- [PROBLEM TO WORK ON]:
Work through the listing below, copying each line that carries the word "Morgans".

- [TASK DATA]:
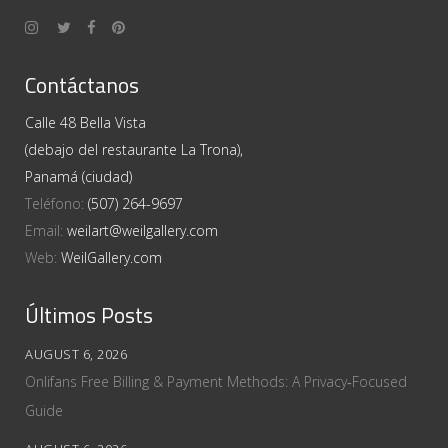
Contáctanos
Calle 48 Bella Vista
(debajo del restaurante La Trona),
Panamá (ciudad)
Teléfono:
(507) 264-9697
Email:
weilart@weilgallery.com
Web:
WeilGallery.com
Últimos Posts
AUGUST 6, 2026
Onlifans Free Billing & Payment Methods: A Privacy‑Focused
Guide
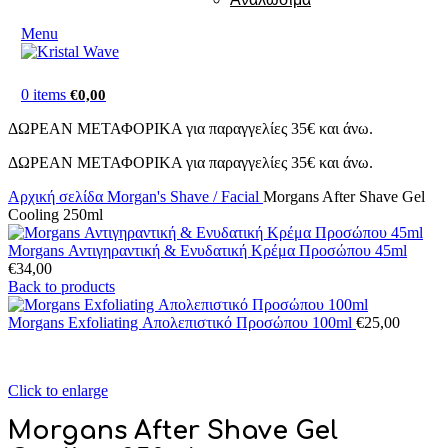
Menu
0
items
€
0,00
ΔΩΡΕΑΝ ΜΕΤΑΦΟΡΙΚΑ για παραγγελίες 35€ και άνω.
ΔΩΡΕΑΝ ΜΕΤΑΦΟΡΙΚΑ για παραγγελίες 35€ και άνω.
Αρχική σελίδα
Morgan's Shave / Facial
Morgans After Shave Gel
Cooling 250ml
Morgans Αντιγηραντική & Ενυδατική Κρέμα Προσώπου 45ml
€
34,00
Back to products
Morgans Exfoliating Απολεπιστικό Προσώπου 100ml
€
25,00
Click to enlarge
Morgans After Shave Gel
---
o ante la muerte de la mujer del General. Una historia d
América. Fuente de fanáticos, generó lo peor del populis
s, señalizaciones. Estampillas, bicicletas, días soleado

- [EXERCISE RESULT]:
Morgans After Shave Gel
Morgans Αντιγηραντική & Ενυδατική Κρέμα Προσώπου 45ml
Morgans Exfoliating Απολεπιστικό Προσώπου 100ml
Morgans After Shave Gel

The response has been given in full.